Securities registered pursuant to Section 12(b) of the Act:

 

Title of Class   Trading Symbol   Name of Each Exchange on Which Registered
Common stock, par value $0.01 per share   SNCA   NASDAQ Capital Market

 

 

 

Item 8.01Other Events.

 

On April 2, 2020, Seneca Biopharma, Inc. (the “Company”) disclosed on a current report on Form 8-K that the Company had received a written notice (“Original Notice”) from the Listing Qualifications Department of The Nasdaq Stock Market LLC (“Nasdaq”) indicating that the Company is not in compliance with the $1.00 Minimum Bid Price requirement set forth in Nasdaq Listing Rule 5550(a)(2) for continued listing on the Nasdaq Capital Market.
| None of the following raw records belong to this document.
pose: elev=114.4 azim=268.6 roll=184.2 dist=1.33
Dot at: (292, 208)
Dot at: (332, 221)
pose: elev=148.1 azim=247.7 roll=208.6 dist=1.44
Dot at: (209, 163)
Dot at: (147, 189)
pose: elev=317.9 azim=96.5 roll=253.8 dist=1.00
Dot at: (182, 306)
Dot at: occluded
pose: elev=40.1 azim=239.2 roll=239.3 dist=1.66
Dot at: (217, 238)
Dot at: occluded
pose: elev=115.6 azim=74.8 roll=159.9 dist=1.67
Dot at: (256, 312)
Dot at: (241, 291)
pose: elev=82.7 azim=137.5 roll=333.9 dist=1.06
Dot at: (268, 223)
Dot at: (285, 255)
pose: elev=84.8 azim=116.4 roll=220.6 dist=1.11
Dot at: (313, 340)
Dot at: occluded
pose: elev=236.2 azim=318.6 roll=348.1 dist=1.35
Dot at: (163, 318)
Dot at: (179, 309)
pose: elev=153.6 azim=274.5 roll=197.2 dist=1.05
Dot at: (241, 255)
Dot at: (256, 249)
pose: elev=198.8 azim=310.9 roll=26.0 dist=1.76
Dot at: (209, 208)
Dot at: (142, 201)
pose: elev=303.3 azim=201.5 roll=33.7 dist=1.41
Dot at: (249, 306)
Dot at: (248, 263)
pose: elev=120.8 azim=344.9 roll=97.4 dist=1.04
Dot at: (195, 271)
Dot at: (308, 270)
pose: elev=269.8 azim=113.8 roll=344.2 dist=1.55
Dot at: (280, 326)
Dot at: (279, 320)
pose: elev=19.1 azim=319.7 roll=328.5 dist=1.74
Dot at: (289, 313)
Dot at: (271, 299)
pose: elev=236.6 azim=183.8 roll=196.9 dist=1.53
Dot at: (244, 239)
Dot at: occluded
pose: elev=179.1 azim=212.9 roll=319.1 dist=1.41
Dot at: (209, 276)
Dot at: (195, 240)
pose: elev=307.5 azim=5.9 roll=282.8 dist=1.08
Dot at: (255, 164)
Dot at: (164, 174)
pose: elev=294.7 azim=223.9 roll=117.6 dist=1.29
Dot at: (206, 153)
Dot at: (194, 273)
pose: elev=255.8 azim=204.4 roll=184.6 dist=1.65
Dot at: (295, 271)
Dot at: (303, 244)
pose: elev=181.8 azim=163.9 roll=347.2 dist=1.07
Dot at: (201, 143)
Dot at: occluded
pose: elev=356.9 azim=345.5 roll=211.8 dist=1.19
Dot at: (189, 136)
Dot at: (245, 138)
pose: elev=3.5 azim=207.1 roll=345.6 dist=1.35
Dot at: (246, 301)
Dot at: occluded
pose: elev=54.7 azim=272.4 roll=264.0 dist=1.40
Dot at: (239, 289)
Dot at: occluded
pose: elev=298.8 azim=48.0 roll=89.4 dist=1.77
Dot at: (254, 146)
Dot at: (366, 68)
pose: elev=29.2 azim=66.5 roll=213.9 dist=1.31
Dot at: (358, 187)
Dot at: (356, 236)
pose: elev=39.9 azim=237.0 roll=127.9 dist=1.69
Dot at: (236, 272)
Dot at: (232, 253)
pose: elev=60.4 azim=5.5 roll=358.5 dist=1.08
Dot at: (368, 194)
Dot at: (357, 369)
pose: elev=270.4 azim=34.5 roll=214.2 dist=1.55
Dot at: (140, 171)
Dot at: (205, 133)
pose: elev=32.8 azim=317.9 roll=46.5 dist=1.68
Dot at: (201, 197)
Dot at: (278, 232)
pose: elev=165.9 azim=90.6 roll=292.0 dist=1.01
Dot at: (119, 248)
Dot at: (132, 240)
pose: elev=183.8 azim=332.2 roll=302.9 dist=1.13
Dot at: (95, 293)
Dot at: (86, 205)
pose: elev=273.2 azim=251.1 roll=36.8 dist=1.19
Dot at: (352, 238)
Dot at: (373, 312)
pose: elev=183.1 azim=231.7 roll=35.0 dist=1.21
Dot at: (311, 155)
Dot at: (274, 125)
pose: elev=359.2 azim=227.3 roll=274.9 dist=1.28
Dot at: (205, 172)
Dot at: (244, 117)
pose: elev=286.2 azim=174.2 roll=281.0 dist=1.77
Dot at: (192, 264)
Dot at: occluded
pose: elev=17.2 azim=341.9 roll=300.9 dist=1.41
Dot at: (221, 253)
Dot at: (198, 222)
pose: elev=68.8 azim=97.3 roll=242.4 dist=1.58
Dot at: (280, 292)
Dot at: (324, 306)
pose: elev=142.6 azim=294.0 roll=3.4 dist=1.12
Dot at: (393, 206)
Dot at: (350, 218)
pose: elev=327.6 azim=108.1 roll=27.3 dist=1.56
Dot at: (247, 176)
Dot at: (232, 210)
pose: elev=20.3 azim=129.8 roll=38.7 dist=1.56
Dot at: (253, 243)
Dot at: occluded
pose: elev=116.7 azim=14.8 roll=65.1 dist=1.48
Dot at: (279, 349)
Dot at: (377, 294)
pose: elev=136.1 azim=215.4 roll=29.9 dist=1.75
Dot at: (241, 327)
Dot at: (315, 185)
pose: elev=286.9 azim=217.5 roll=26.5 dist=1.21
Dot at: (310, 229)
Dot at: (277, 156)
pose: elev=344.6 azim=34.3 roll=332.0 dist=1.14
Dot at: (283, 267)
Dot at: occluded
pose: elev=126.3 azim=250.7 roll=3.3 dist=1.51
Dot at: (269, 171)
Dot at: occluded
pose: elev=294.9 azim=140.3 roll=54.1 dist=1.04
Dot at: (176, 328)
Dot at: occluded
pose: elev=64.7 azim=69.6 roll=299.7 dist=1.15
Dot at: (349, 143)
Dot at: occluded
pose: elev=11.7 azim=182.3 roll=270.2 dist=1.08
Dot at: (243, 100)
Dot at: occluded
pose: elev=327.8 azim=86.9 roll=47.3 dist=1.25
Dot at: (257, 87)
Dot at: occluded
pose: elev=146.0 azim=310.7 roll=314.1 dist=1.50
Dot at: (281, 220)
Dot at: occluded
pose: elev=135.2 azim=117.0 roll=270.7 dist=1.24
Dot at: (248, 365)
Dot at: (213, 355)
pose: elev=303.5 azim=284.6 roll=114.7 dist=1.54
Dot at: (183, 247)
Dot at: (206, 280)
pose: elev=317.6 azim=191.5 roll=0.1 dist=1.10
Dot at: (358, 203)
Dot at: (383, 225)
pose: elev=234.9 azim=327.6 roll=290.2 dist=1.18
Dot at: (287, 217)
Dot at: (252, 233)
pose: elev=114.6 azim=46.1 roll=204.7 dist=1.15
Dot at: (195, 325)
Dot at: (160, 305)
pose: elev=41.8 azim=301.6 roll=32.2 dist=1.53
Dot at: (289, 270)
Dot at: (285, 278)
The Original Notice stated that the Company had until September 28, 2020 to regain compliance with Rule 5550(a)(2).

 

On April 17, 2020, the Company received a subsequent written notice (“New Notice”) from Nasdaq, indicating that Nasdaq filed an immediately effective rule change with the Securities and Exchange Commission on April 16, 2020. Pursuant to the rule change, Nasdaq tolled the compliance period for bid price and market value of publicly held shares requirements (collectively, "Price-based Requirements") through June 30, 2020. As a result, companies presently in compliance periods for any Price-based Requirements will not be subject to being delisted for these concerns, and starting on July 1, 2020, companies will receive the balance of any compliance period in effect at the start of the tolling period to regain compliance.

 

Accordingly, since the Company had 163 calendar days remaining in its compliance period as of April 16, 2020, the Company will, upon reinstatement of the Price-based Requirements, have 163 calendar days from July 1, 2020, or until December 10, 2020, to regain compliance.

 

 

 

SIGNATURES

 

Pursuant to the requirements of the Securities Exchange Act of 1934, the Registrant has duly caused this Report on Form 8-K to be signed on its behalf by the undersigned hereunto duly authorized.

 

 

Date: April 20, 2020 Seneca Biopharma, Inc.